[THE TASK]
Find the line containing "REGULAR TOWN BOARD MEETING" in the records below. Copy exactly that line and each one after it, ending at the line containing "Matt feels the", and nothing more.

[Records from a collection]

Segment Open

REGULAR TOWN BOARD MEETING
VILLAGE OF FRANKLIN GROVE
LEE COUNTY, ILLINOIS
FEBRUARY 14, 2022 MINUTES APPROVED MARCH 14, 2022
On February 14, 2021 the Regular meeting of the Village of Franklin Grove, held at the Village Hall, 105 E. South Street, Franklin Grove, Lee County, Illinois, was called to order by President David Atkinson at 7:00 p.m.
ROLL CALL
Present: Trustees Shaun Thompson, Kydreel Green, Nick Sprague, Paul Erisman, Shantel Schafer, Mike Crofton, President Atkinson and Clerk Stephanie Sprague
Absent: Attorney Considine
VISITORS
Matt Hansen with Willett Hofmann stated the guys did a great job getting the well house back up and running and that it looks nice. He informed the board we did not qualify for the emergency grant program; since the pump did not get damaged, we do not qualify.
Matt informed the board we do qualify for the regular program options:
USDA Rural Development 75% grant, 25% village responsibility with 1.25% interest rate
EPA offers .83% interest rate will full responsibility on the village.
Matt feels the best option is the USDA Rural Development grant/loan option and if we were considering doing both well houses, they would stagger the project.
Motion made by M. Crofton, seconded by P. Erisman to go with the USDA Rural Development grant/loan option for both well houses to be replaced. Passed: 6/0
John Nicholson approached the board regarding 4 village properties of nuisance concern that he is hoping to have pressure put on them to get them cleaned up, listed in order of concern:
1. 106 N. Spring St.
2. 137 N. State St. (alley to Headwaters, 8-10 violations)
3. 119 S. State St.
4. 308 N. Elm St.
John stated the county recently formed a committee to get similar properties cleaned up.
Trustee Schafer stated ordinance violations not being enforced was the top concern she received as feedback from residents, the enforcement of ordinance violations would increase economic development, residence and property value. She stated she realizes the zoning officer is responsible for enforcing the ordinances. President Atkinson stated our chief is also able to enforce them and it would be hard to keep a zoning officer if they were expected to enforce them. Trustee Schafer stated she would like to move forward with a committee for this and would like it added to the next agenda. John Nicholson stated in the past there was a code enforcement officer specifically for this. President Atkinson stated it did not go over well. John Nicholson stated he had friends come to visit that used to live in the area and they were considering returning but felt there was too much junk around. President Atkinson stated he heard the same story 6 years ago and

Segment Closed
Segment Open

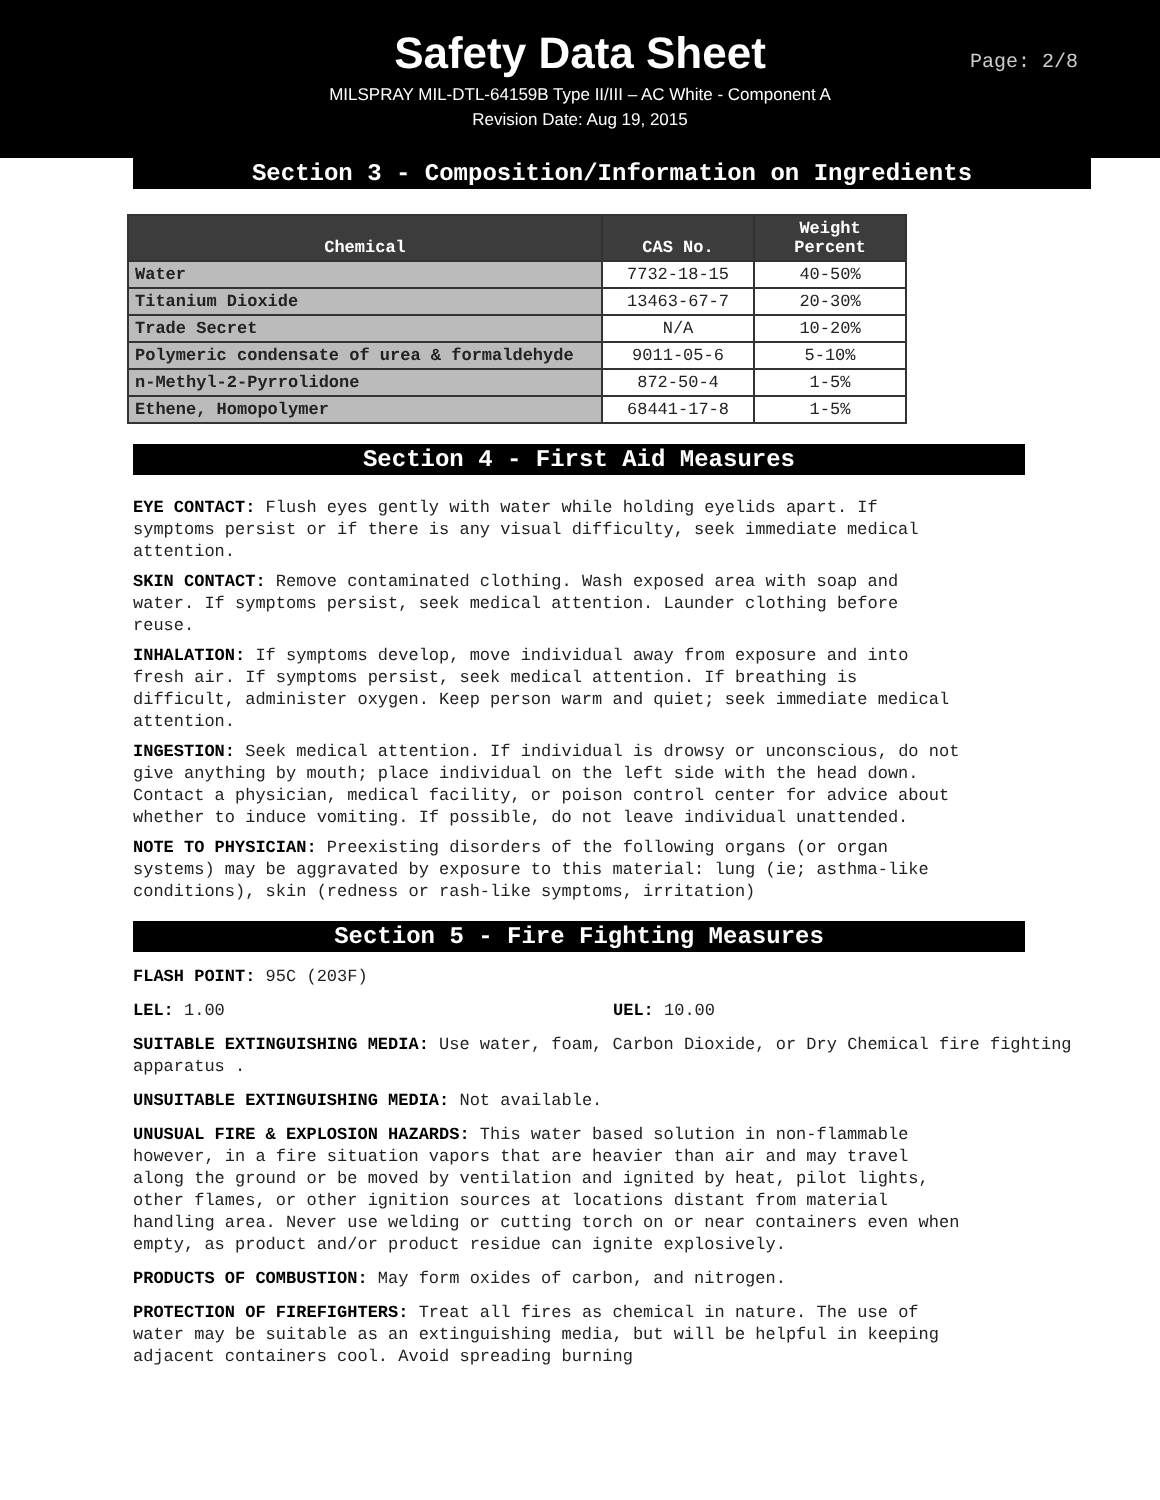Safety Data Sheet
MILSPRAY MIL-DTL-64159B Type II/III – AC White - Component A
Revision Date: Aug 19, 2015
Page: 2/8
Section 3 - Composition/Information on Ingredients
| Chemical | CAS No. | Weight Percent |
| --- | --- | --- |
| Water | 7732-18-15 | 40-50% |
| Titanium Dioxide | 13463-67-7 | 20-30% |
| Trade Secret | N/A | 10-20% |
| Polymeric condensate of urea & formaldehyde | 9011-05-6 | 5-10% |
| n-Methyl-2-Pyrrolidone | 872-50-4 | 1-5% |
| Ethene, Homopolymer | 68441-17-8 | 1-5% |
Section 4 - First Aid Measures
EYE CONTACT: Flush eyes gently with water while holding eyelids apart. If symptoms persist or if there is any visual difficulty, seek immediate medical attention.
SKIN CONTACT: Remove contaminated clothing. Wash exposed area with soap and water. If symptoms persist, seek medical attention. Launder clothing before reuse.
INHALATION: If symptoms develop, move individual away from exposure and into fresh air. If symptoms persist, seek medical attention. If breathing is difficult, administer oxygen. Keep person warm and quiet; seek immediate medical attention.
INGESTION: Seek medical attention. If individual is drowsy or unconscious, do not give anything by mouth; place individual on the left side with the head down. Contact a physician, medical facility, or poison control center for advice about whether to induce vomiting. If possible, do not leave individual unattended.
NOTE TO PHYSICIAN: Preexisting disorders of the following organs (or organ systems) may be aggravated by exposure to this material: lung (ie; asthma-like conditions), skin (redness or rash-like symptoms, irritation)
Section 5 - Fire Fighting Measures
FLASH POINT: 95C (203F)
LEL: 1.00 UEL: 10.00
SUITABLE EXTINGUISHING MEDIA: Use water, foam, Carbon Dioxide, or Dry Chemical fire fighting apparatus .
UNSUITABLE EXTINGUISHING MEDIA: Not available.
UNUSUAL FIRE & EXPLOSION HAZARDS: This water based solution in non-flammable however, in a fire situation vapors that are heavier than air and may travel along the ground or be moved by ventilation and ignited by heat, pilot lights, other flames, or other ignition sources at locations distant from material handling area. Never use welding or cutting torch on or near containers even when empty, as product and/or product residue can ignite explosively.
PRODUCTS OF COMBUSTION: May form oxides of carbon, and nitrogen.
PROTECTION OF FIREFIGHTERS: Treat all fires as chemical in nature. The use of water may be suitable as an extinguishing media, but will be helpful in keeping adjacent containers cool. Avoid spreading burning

Segment Closed
Segment Open

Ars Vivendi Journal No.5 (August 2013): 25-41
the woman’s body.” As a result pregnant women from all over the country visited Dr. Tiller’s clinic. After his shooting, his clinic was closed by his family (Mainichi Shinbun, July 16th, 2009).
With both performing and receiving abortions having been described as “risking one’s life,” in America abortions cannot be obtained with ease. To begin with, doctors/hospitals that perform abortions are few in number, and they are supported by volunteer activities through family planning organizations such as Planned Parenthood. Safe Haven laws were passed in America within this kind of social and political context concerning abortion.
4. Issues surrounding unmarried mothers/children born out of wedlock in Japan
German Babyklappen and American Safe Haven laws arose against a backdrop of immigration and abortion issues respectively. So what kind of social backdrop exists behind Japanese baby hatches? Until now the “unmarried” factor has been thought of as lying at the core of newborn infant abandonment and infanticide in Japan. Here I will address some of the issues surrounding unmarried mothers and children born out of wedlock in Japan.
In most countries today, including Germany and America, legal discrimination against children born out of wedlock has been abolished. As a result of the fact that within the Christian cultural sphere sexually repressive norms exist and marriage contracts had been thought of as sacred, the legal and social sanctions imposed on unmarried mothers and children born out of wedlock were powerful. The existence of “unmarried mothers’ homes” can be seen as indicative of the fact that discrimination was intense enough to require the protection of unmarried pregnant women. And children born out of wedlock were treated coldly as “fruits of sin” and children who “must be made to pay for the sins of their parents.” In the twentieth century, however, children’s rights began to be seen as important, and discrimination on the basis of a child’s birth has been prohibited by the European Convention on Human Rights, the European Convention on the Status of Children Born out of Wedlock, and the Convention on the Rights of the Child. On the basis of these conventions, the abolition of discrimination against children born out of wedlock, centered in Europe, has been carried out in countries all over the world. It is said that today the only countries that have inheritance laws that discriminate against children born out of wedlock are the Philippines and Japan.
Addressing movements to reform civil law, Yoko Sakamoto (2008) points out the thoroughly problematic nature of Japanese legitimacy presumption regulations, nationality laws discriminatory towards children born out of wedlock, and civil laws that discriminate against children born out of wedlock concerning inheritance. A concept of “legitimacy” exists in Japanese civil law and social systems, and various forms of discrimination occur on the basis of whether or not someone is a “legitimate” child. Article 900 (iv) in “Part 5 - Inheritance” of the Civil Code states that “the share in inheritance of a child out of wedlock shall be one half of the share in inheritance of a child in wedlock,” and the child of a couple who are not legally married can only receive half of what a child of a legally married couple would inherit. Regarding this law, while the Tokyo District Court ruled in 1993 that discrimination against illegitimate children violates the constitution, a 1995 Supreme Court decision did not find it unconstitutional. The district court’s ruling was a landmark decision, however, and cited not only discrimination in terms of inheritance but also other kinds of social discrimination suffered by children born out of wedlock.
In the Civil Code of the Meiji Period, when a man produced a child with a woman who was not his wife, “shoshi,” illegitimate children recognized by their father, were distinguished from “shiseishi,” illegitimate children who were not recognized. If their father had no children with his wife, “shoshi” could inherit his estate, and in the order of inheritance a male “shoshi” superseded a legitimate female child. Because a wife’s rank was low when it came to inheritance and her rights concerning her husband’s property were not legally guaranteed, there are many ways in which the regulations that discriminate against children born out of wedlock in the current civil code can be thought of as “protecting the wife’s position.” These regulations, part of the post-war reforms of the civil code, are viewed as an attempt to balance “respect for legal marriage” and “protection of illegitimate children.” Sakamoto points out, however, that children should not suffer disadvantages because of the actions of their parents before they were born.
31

Segment Closed

[RESPONSE TO THE EXERCISE]
REGULAR TOWN BOARD MEETING
VILLAGE OF FRANKLIN GROVE
LEE COUNTY, ILLINOIS
FEBRUARY 14, 2022 MINUTES APPROVED MARCH 14, 2022
On February 14, 2021 the Regular meeting of the Village of Franklin Grove, held at the Village Hall, 105 E. South Street, Franklin Grove, Lee County, Illinois, was called to order by President David Atkinson at 7:00 p.m.
ROLL CALL
Present: Trustees Shaun Thompson, Kydreel Green, Nick Sprague, Paul Erisman, Shantel Schafer, Mike Crofton, President Atkinson and Clerk Stephanie Sprague
Absent: Attorney Considine
VISITORS
Matt Hansen with Willett Hofmann stated the guys did a great job getting the well house back up and running and that it looks nice. He informed the board we did not qualify for the emergency grant program; since the pump did not get damaged, we do not qualify.
Matt informed the board we do qualify for the regular program options:
USDA Rural Development 75% grant, 25% village responsibility with 1.25% interest rate
EPA offers .83% interest rate will full responsibility on the village.
Matt feels the best option is the USDA Rural Development grant/loan option and if we were considering doing both well houses, they would stagger the project.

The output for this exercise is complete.